**What is needed**
In the listing that follows, the range to quote begins at the line that has "left elbow: (156, 716)" and ends after the line that has "right knee: (328, 694)"; quote it verbatim and add nothing.

** Opening Records for this exercise block **

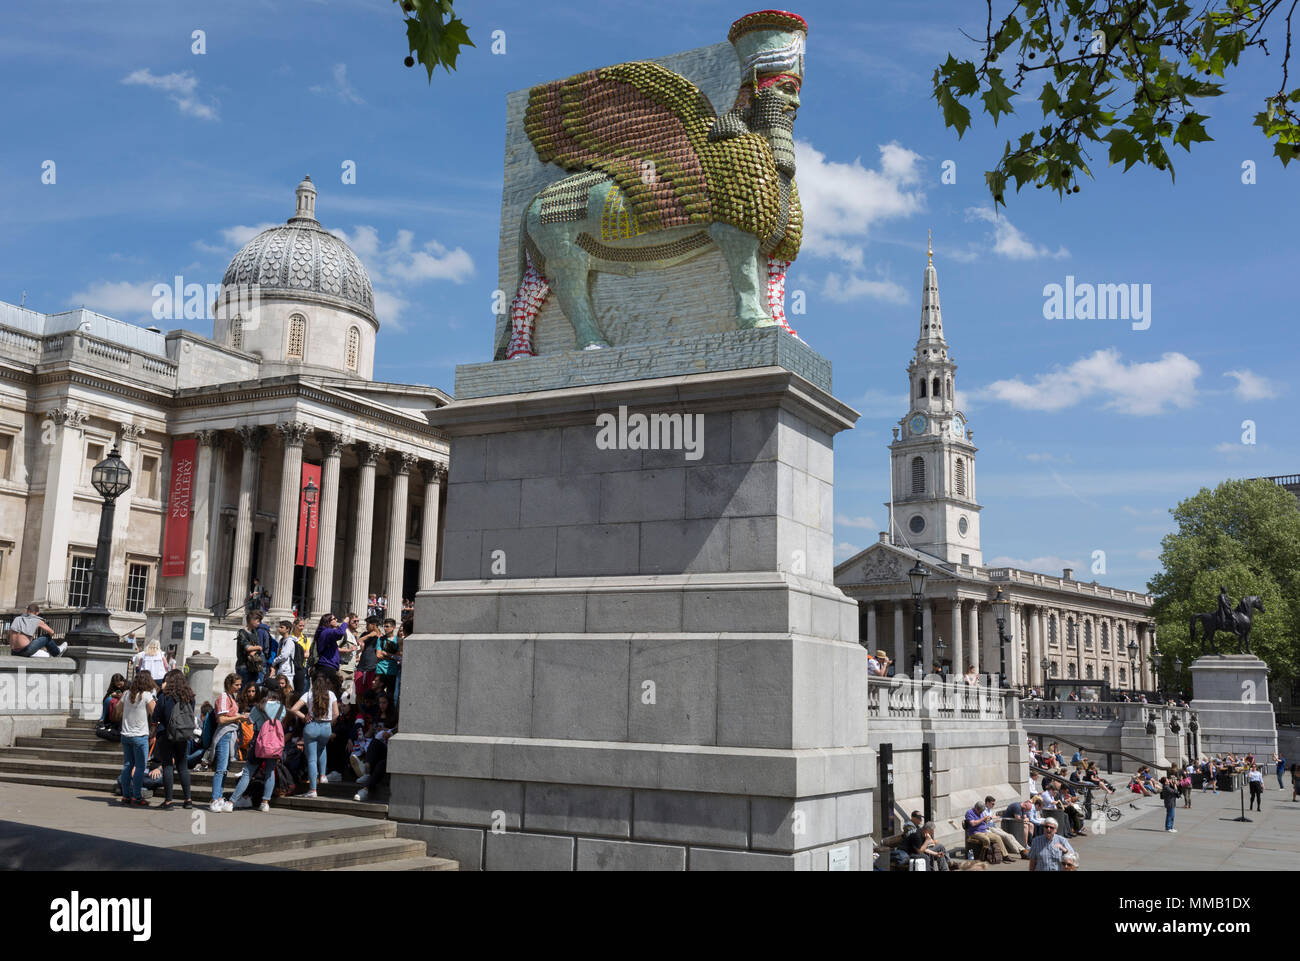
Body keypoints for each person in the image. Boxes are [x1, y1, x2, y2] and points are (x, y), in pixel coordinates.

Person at [224, 690, 286, 812]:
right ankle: (265, 802)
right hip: (274, 744)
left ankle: (231, 802)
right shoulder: (281, 708)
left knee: (247, 772)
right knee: (270, 772)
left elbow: (250, 721)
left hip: (259, 742)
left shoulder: (259, 707)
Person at [290, 673, 339, 797]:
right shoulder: (331, 695)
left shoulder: (308, 695)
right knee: (322, 749)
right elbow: (336, 713)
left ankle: (313, 789)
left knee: (311, 758)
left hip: (312, 726)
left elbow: (294, 709)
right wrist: (330, 723)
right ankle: (323, 776)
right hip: (326, 727)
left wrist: (305, 717)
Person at [206, 673, 248, 813]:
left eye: (240, 685)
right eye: (236, 685)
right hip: (224, 734)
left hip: (229, 734)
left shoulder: (230, 697)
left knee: (224, 769)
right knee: (221, 769)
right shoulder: (223, 697)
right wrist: (239, 717)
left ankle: (218, 797)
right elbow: (221, 719)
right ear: (229, 684)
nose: (239, 687)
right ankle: (214, 799)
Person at [154, 669, 196, 810]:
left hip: (166, 734)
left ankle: (168, 801)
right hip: (183, 734)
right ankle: (188, 799)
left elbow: (156, 716)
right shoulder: (189, 696)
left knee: (167, 765)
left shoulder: (165, 696)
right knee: (182, 765)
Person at [116, 672, 157, 806]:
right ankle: (137, 796)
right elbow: (155, 713)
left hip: (126, 735)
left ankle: (126, 795)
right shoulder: (146, 695)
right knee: (140, 767)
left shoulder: (126, 694)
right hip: (140, 735)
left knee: (128, 765)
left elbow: (117, 710)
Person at [310, 613, 349, 693]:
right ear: (328, 621)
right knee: (328, 694)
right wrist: (345, 622)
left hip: (328, 667)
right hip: (326, 667)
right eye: (334, 619)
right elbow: (340, 633)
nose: (336, 620)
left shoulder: (326, 632)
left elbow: (338, 635)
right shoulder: (326, 632)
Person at [354, 615, 382, 702]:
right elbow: (358, 641)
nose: (366, 626)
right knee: (358, 692)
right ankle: (360, 713)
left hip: (372, 668)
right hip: (361, 667)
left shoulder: (381, 637)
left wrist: (377, 634)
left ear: (373, 624)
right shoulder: (366, 634)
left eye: (367, 624)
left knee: (372, 693)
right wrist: (369, 635)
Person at [236, 611, 267, 688]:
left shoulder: (254, 632)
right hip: (243, 666)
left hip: (254, 666)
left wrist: (255, 649)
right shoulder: (242, 632)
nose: (259, 623)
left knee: (253, 690)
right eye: (257, 621)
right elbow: (248, 647)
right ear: (251, 620)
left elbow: (255, 646)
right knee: (243, 690)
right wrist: (258, 648)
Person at [97, 673, 127, 742]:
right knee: (108, 700)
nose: (118, 686)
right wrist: (112, 694)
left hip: (124, 703)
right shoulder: (112, 687)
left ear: (123, 681)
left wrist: (122, 696)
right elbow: (105, 698)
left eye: (120, 684)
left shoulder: (128, 685)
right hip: (115, 704)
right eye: (117, 684)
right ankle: (102, 719)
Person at [271, 619, 295, 691]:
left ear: (287, 629)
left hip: (287, 671)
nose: (279, 629)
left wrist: (274, 662)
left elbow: (284, 656)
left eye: (281, 627)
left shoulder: (289, 641)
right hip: (281, 670)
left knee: (288, 692)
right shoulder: (282, 640)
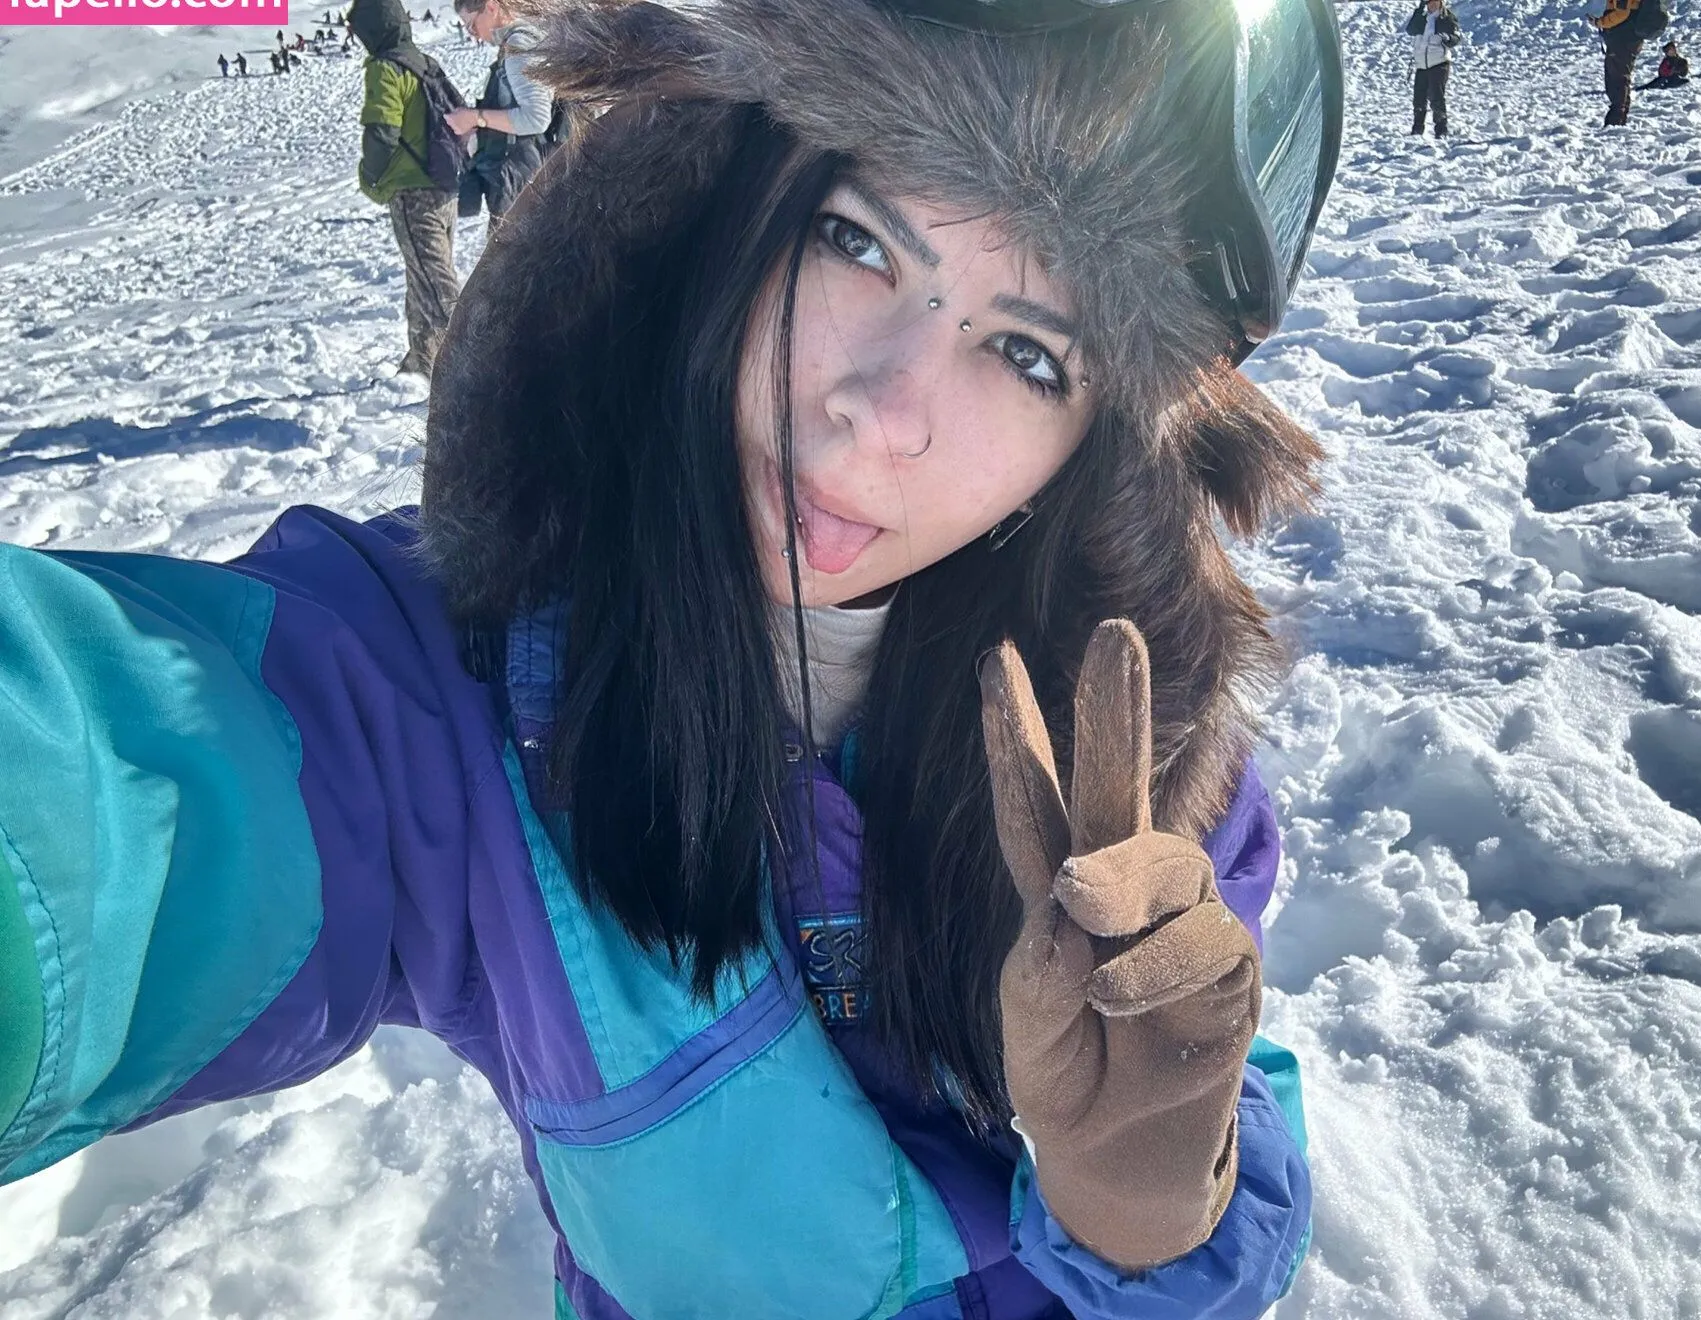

** Closing Records for this exercise block **

**Response to this task**
left elbow: (156, 716)
right shoulder: (189, 696)
left knee: (167, 765)
left shoulder: (165, 696)
right knee: (182, 765)
Person at [116, 672, 157, 806]:
right ankle: (137, 796)
right elbow: (155, 713)
left hip: (126, 735)
left ankle: (126, 795)
right shoulder: (146, 695)
right knee: (140, 767)
left shoulder: (126, 694)
right hip: (140, 735)
left knee: (128, 765)
left elbow: (117, 710)
Person at [310, 613, 349, 693]:
right ear: (328, 621)
right knee: (328, 694)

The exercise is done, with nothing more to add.